No bar on women’s entry into mosques but not for SC to rule, says Muslim board
The affidavit was filed in response to a plea by a Pune-based couple seeking declaration of “restrictions” on the entry of women into mosques as unconstitutional and violative of the right to equality under the Constitution.Updated: Jan 30, 2020 03:18 IST
Muslim women are free to enter mosques and Islamic texts do not restrict their entry into mosques for namaz, the All India Muslim Personal Law Board (AIMPLB) told the Supreme Court on Wednesday.
“Considering the said religious texts, doctrine and religious belief of the followers of Islam, it is submitted that entry of women in the Mosque for offering prayer/Namaz, inside the Mosque, is permitted. Thus, a Muslim woman is free to enter Masjid for prayers,” an affidavit filed by the AIMPLB said.
The affidavit was filed in response to a plea by a Pune-based couple seeking declaration of “restrictions” on the entry of women into mosques as unconstitutional and violative of the right to equality under the Constitution. The AIMPLB said it was for Muslim women to exercise their right to enter mosques and underlined that it was not obligatory on them unlike men to offer Friday prayers in congregation.

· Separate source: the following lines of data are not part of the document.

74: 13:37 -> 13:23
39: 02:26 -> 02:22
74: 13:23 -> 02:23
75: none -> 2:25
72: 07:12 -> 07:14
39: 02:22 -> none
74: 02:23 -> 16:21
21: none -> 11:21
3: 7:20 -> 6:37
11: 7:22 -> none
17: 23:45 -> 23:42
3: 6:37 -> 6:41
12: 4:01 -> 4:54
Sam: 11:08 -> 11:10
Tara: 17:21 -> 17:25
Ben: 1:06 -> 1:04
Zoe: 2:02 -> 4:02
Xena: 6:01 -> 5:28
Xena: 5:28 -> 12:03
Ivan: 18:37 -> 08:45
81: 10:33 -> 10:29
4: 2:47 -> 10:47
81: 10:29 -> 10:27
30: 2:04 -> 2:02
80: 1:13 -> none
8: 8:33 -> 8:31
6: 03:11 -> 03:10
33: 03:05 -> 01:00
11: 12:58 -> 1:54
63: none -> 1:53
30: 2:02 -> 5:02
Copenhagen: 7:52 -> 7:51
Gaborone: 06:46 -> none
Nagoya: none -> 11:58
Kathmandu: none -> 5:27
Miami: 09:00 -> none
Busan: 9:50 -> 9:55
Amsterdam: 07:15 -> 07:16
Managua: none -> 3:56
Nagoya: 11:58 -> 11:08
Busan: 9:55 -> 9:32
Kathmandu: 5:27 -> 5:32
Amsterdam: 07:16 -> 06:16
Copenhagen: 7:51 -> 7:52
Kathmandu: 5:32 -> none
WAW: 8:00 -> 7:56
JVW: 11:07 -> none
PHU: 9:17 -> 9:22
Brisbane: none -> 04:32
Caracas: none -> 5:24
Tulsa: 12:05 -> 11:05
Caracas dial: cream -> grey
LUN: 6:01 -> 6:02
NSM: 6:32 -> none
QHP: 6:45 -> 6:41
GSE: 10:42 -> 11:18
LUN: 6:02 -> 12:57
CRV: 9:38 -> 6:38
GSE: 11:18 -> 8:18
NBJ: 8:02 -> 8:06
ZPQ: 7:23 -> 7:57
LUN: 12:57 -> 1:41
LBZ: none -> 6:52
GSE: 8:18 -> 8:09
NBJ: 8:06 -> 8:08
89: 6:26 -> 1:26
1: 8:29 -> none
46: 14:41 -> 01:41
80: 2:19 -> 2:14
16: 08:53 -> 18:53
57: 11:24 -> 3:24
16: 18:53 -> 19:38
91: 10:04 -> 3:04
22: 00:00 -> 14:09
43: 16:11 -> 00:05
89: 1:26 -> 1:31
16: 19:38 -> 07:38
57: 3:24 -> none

“I agree with the stance of the AIMPLB that Islam does not prohibit the entry of women into mosques. It is not mandatory for a woman to pray in a mosque. It [Islam] only gives an option to women to pray at home or in mosques. Muslim men, however, have to compulsorily offer prayers at Friday congregation,” said Supreme Court advocate Haris Beeran.
The AIMPLB pointed out mosques are purely private entities and it can only issue an advisory based on Islam. Neither AIMPLB nor the court “can enter into the arena of detailed arrangements of a religious place, which is a privately managed entity for religious practices of believers”, it added.
“As I understand, the prayer in the petition is to enter and pray in the same area as men. In India, most mosques allow women to pray but in separate prayer rooms. It is always better if the courts stay from religious debates like these...,” Beeran said.
The Pune couple has pointed out there is no gender discrimination while offering worship in Mecca, the holiest city for Muslims. The petitioners have therefore pleaded that all mosques be opened for Muslim women.
The case was first heard in April 2019. The Supreme Court had said that it will have to hear the matter due to its 2018 judgment in the Sabarimala case in which it ruled the ban on entry of women in the 10-50 age group into the Kerala temple was unconstitutional.
When the plea came up for hearing in October, the top court issued a notice to the Centre and the AIMPLB and sought their response.
In the November verdict of the Supreme Court on the Sabarimala review petitions, it referred three cases involving the rights of women vis-à-vis religious practices including the entry of Muslim women into mosques to a larger bench.